Using Stack approach

Method:

This is very similar to priority queue method.

• First we will create an vector b in which store value in the index i which will be minimum value till the index

• We will create stack for storing elements while traversing reverse of vector

• Then initialize for loop which will traverse from last element to first element

  • Inside for loop there will be a while loop which will check if the top value of stack will be less than the value stored in b in an index less than that index. if the value in top of stack is less than minimum value then we will delete that value from stack.
  • Then we will check whether the top value in stack is greater then minimum value and the value stored in current index in array a is greater than the top value from the stack, if yes then we will return true otherwise we will continue traversing.

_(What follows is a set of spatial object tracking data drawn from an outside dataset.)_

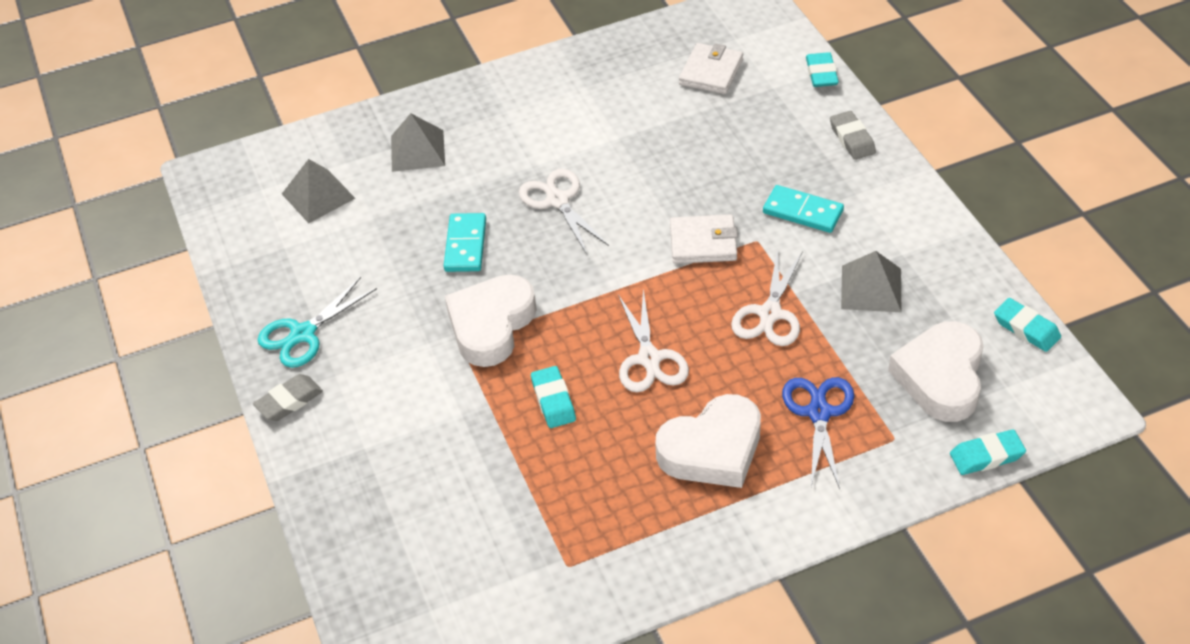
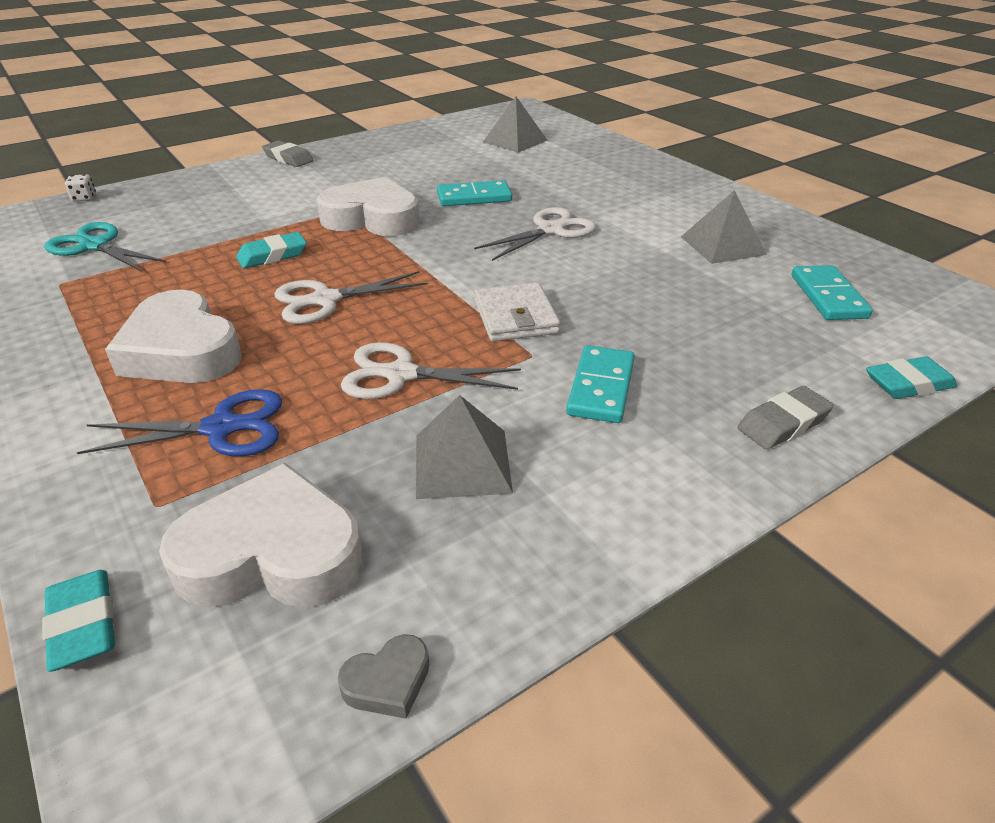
camera: 75 degrees right, 10 degrees down
(303, 334) = (359, 154): turquoise scissors -> turquoise scissors (94, 246)
(345, 593) = (84, 198): none -> white dice
(417, 150) = (588, 166): grey pyramid -> grey pyramid (722, 245)
(711, 72) = (828, 296): white wallet -> turquoise domino
(1026, 328) = (388, 682): turquoise eraser -> grey heart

• At end we will return false since we haven't found any triplet which is in 132 pattern while traversing.

Code:

#include<bits/stdc++.h>
using namespace std;
// function for checking 132 patterns in container
void solve(vector<int> &a)
{
  vector<int> b; //creating vector for storing minimin values
  int mn = INT_MAX;
  for(int i:a)
  {
    mn = min(i, mn); b.push_back(mn);  // storing minimum values
  }
  // creating stack
  stack<int> stk;
  for(int i = a.size()-1; i>0; i--)
  {
    while(!stk.empty() && stk.top() <= b[i-1]) stk.pop();
    if(!stk.empty() && stk.top()>b[i-1] && a[i]>stk.top())
    {
      cout<<"Yes"<<endl;
      return;
    }
    else stk.push(a[i]);
  }
  cout<<"No"<<endl;
}

int main()
{
  // creating vectors
  vector<int> a1={1, 2, 3, 4}, a2={1, 3, 2, 4};
  solve(a1); // checking 132 pattern in vector a
  solve(a2); // checking 132 pattern in vector b
  return 0;
}

Output:

No
Yes

Step by step explaination of using stack example:

Let us understand 132 pattern using Stack.

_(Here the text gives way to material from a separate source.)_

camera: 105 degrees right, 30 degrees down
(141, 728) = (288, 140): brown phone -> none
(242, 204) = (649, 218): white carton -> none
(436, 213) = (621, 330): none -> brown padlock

consider we have our main array

a = {1, 3, 2, 4}

and our minimum array b

we will store the minimum value which will be the minimum value till that index
so our b will be

b = {1, 1, 1, 1}

at starting our stack will be empty
Inside for loop

• stk = [], i = 3, a[i] = 2, b[i-1]=1

  • first we will delete the top element from stack using while loop but in this example stack is empty so we will proceed further
  • now we will check conditions from if statement
    !(is stack empty) = !(yes) = no, so we will run else part and we will push 4 in Stack

• stk = [4], i = 2, a[i] = 2, b[i-1] = 1

  • stack is not empty and top value is greater then min b[i-1] i.e 1
    so while loop will not execute
  • now we will check conditions from if statement
    !(is stack empty) = !no = yes and
    stk.top()>b[i-1] i.e. (4>1) = yes and
    a[i]>stk.top() i.e. (2>4) = no, so we will execute else part we will add 2 to stack

• s = [4, 2], i = 1, a[i] = 3, b[i-1] = 1

  • now we will check stack and delete top value till the value is smaller values then b[i-1] but here top is 2 and b[i-1]=1 so we will move further
  • now we will check conditions from if statement !(is stack empty) = !no = yes and stk.top()>b[i-1] i.e. (2>1) = yes and a[i]>stk.top() i.e. (3>2) = yes here all conditions are satisfied now we will print yes and return.

Time Complexity

O(n) [n = number of elements]

• Since we have traversed using for loop only once, and we have used other while loop which will be traversed O(n) times also deleting elements from stack will also take O(n) time overall.
  Hence overall time Complexity O(n).

Space Complexity:

O(n) [n = number of elements]

• We have created two containers which can be of max n length therefore O(3*n) i.e. O(n).

With this, you have the complete idea of how to solve the 132 Pattern Problem in linear time.